▶ [Problem description]:
Give back an exact copy of the lines in the records below, from the line that has "物件はマンションです。外観タイル張りの物件は、素敵でオシャレです。新着情" through the line that has "Refosa RLT i modificacions posteriors", and nothing besides.
[Opening Supplied material section]
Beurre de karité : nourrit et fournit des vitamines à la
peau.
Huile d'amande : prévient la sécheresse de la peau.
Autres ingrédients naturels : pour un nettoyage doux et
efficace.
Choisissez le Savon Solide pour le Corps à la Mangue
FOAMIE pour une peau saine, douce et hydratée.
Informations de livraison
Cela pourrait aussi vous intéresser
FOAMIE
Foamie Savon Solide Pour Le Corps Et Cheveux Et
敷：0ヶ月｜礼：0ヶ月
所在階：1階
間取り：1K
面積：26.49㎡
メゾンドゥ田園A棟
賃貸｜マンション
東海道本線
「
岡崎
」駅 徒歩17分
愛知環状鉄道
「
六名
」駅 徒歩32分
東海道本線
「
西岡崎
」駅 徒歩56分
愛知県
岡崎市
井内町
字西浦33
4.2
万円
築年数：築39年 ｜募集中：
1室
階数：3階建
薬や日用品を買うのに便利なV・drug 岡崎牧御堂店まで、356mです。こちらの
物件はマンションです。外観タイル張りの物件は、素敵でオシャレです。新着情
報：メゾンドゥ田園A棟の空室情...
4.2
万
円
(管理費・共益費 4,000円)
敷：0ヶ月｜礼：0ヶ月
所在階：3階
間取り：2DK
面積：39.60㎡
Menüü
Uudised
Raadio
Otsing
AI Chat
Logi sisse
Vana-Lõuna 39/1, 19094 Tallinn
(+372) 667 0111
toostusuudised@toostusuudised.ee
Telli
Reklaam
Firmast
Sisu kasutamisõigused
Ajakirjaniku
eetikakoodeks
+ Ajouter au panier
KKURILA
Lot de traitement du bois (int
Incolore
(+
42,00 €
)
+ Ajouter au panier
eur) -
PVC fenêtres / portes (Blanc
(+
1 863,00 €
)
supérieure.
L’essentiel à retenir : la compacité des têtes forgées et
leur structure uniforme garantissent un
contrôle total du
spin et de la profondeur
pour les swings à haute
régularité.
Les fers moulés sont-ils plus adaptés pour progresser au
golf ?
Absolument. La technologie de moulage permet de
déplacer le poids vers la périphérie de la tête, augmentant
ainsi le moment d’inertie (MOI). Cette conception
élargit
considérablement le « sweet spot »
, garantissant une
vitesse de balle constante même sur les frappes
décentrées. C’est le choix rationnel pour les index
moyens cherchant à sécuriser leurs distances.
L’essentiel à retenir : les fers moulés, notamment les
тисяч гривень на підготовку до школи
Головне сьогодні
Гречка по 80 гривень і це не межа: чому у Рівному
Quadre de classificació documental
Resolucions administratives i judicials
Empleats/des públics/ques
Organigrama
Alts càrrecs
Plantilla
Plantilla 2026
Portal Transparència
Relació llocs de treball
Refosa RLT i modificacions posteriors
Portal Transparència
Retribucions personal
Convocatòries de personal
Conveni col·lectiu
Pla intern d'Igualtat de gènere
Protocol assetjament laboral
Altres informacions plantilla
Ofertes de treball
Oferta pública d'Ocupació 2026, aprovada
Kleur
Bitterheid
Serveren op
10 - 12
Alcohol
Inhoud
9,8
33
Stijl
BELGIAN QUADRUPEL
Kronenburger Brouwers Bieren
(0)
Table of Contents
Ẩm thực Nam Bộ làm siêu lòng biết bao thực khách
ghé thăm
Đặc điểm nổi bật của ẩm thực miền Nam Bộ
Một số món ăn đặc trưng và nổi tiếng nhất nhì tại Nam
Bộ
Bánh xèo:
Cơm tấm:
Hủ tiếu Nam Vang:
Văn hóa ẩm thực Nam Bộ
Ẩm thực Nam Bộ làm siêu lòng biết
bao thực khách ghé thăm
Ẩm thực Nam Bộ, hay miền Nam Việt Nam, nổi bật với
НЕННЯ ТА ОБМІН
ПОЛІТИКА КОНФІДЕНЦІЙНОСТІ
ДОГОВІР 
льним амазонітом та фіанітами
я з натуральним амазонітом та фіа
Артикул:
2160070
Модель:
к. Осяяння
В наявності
[Closing Supplied material section]
▶ [Task result]:
物件はマンションです。外観タイル張りの物件は、素敵でオシャレです。新着情
報：メゾンドゥ田園A棟の空室情...
4.2
万
円
(管理費・共益費 4,000円)
敷：0ヶ月｜礼：0ヶ月
所在階：3階
間取り：2DK
面積：39.60㎡
Menüü
Uudised
Raadio
Otsing
AI Chat
Logi sisse
Vana-Lõuna 39/1, 19094 Tallinn
(+372) 667 0111
toostusuudised@toostusuudised.ee
Telli
Reklaam
Firmast
Sisu kasutamisõigused
Ajakirjaniku
eetikakoodeks
+ Ajouter au panier
KKURILA
Lot de traitement du bois (int
Incolore
(+
42,00 €
)
+ Ajouter au panier
eur) -
PVC fenêtres / portes (Blanc
(+
1 863,00 €
)
supérieure.
L’essentiel à retenir : la compacité des têtes forgées et
leur structure uniforme garantissent un
contrôle total du
spin et de la profondeur
pour les swings à haute
régularité.
Les fers moulés sont-ils plus adaptés pour progresser au
golf ?
Absolument. La technologie de moulage permet de
déplacer le poids vers la périphérie de la tête, augmentant
ainsi le moment d’inertie (MOI). Cette conception
élargit
considérablement le « sweet spot »
, garantissant une
vitesse de balle constante même sur les frappes
décentrées. C’est le choix rationnel pour les index
moyens cherchant à sécuriser leurs distances.
L’essentiel à retenir : les fers moulés, notamment les
тисяч гривень на підготовку до школи
Головне сьогодні
Гречка по 80 гривень і це не межа: чому у Рівному
Quadre de classificació documental
Resolucions administratives i judicials
Empleats/des públics/ques
Organigrama
Alts càrrecs
Plantilla
Plantilla 2026
Portal Transparència
Relació llocs de treball
Refosa RLT i modificacions posteriors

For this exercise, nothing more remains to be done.